Osama's former sister-in-law tells all: Secret Saudi lesbian trysts, a husband who ordered her to have abortions, and the magical power of the name bin Laden within the Saudi luxury class.
Jul 10, 2004 | "Inside the Kingdom," Carmen Bin Ladin's new memoir about the bin Laden clan, contains only a few passages about Osama bin Laden, the world's most feared terrorist and the author's brother-in-law. (Carmen's husband, Yeslam, is Osama's half-brother; their father, Sheikh Mohamed, founder of the amazingly powerful Bin Laden Organization, had 22 wives. Western transliterations of Arabic names vary and "in accordance with convention," bin Laden is used when referring to the family and Bin Ladin when referring to Carmen and Yeslam. To confuse matters further, the family company is known as the Saudi Binladin Group.)

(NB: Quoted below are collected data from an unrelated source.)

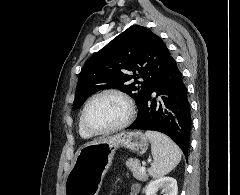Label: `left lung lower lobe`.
Masks as SVG:
<instances>
[{
    "instance_id": "1",
    "label": "left lung lower lobe",
    "mask_w": 240,
    "mask_h": 195,
    "mask_svg": "<svg viewBox=\"0 0 240 195\" xmlns=\"http://www.w3.org/2000/svg\"><path fill=\"white\" fill-rule=\"evenodd\" d=\"M126 129L162 132L173 139L188 156L190 104L182 74L173 58L169 60L164 74L150 87L136 120Z\"/></svg>"
}]
</instances>
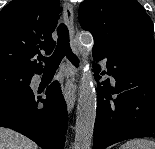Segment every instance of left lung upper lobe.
Here are the masks:
<instances>
[{
	"label": "left lung upper lobe",
	"mask_w": 155,
	"mask_h": 149,
	"mask_svg": "<svg viewBox=\"0 0 155 149\" xmlns=\"http://www.w3.org/2000/svg\"><path fill=\"white\" fill-rule=\"evenodd\" d=\"M78 19L94 37L93 48L154 49V25L136 0H84Z\"/></svg>",
	"instance_id": "5c2ea615"
}]
</instances>
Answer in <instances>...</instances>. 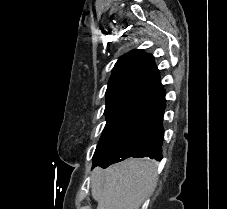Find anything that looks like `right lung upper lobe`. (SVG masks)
<instances>
[{"label": "right lung upper lobe", "instance_id": "right-lung-upper-lobe-1", "mask_svg": "<svg viewBox=\"0 0 227 209\" xmlns=\"http://www.w3.org/2000/svg\"><path fill=\"white\" fill-rule=\"evenodd\" d=\"M123 99L154 108L165 99L154 57L143 50H133L117 61L108 82L106 108Z\"/></svg>", "mask_w": 227, "mask_h": 209}]
</instances>
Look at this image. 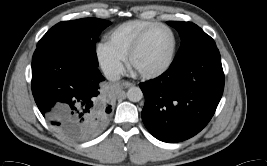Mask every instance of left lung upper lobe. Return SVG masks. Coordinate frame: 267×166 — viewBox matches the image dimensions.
I'll return each instance as SVG.
<instances>
[{
    "label": "left lung upper lobe",
    "mask_w": 267,
    "mask_h": 166,
    "mask_svg": "<svg viewBox=\"0 0 267 166\" xmlns=\"http://www.w3.org/2000/svg\"><path fill=\"white\" fill-rule=\"evenodd\" d=\"M167 23L177 29L181 37V46L173 62H181L204 49L216 47L214 40L194 23L179 21Z\"/></svg>",
    "instance_id": "left-lung-upper-lobe-1"
}]
</instances>
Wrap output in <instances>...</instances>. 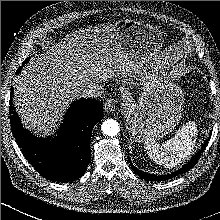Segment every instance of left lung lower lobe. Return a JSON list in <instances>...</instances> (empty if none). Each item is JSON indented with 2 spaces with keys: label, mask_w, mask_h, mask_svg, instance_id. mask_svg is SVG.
Masks as SVG:
<instances>
[{
  "label": "left lung lower lobe",
  "mask_w": 220,
  "mask_h": 220,
  "mask_svg": "<svg viewBox=\"0 0 220 220\" xmlns=\"http://www.w3.org/2000/svg\"><path fill=\"white\" fill-rule=\"evenodd\" d=\"M206 144H207V141H205L202 144L201 149L191 158L190 162H188L184 167H182L180 170L176 171L173 174H169V175H153V174H148V173L140 171L139 169L134 167L132 163H130V164H131V167L134 170V172L137 175H139L141 178L146 179V180H150V181H164V180L170 179L172 177H175L178 174H182V173L190 170L192 167H194V165L199 160V158L201 156V153L203 152V149L206 148Z\"/></svg>",
  "instance_id": "left-lung-lower-lobe-1"
}]
</instances>
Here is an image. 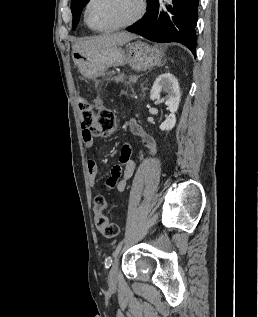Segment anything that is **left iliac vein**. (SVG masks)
Instances as JSON below:
<instances>
[{
  "label": "left iliac vein",
  "mask_w": 258,
  "mask_h": 317,
  "mask_svg": "<svg viewBox=\"0 0 258 317\" xmlns=\"http://www.w3.org/2000/svg\"><path fill=\"white\" fill-rule=\"evenodd\" d=\"M120 253L122 252L121 250L119 251ZM118 259H116L115 260V263L112 265V267H111V271H110V273L108 274V277L110 278V279H115V278H117V273H118V268L120 267V260H119V256L117 257Z\"/></svg>",
  "instance_id": "obj_1"
}]
</instances>
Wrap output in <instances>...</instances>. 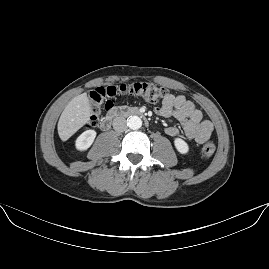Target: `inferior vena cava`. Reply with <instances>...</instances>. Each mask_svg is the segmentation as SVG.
Masks as SVG:
<instances>
[{
  "label": "inferior vena cava",
  "instance_id": "1",
  "mask_svg": "<svg viewBox=\"0 0 269 269\" xmlns=\"http://www.w3.org/2000/svg\"><path fill=\"white\" fill-rule=\"evenodd\" d=\"M113 129L118 132H124L128 128L127 121L124 117H115L112 122Z\"/></svg>",
  "mask_w": 269,
  "mask_h": 269
}]
</instances>
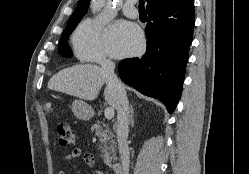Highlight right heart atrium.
Returning <instances> with one entry per match:
<instances>
[{
    "instance_id": "1",
    "label": "right heart atrium",
    "mask_w": 249,
    "mask_h": 174,
    "mask_svg": "<svg viewBox=\"0 0 249 174\" xmlns=\"http://www.w3.org/2000/svg\"><path fill=\"white\" fill-rule=\"evenodd\" d=\"M106 23L98 18H86L76 28L72 42L76 57L84 62L109 61L104 44Z\"/></svg>"
}]
</instances>
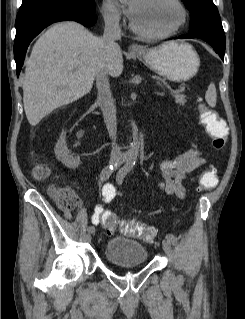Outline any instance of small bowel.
I'll use <instances>...</instances> for the list:
<instances>
[{"label":"small bowel","mask_w":245,"mask_h":319,"mask_svg":"<svg viewBox=\"0 0 245 319\" xmlns=\"http://www.w3.org/2000/svg\"><path fill=\"white\" fill-rule=\"evenodd\" d=\"M204 159L201 155L195 151H185L177 155L172 159H167L161 162L160 170L162 172V180L157 182L158 188L164 193L174 196L178 199H183L186 196V189L184 187V180L186 177L202 166ZM108 188L110 195H103L105 203L111 202L115 197L121 196V193L117 192L113 185L109 184ZM111 198V200H109ZM105 212L103 205H98L94 209L92 216L93 224H98ZM66 217H70V214L66 213Z\"/></svg>","instance_id":"c3829d8e"}]
</instances>
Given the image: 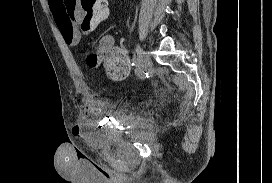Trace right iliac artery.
<instances>
[{
  "label": "right iliac artery",
  "instance_id": "1",
  "mask_svg": "<svg viewBox=\"0 0 272 183\" xmlns=\"http://www.w3.org/2000/svg\"><path fill=\"white\" fill-rule=\"evenodd\" d=\"M138 65H139V59L134 57L132 59V66L138 67Z\"/></svg>",
  "mask_w": 272,
  "mask_h": 183
}]
</instances>
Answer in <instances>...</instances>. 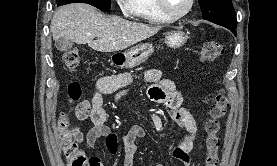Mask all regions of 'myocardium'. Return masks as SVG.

Readers hungry for the mere mention of Osama's name, especially now, at a time when Sept. 11 remains fresh but the only glimpse of Osama is on "Saturday Night Live," will turn these few sentences over and over in their minds. During the Afghan-Soviet war, Carmen Bin Ladin writes: "He was admired. He was involved in a noble cause. Osama was a warrior -- a Saudi hero." After meeting him for the first time, she notes, almost unimpressed: "He was not strikingly different from the other brothers -- just younger, and more reserved." But then there's this: "When Osama stepped into the room, you felt it." It's one of many lines in "Inside the Kingdom" that leaves us desperate for more. What did she feel?
Of course, in Saudi culture, hardline Wahhabi Muslims like Osama insist that women's faces be covered. Carmen Bin Ladin's real, human contact with Osama was limited, and by Western standards almost nonexistent. But one scene in this plainly written but arresting memoir does shed light on Osama.
It was 1977, a time of relative freedom and ease in Saudi Arabia, after the rush of oil money flooded the country and two years before the Iranian revolution. The extended bin Laden brood had taken off to the family mountain house, two hours from their compound in Jeddah and the deadly August heat. Even in the mountains it was 100 degrees, but Osama's wife Najwah, a tellingly miserable woman, refused to feed her tiny baby with a bottle. She was trying to feed him with a teaspoon, because her husband had decreed that his child would not be fed by bottle.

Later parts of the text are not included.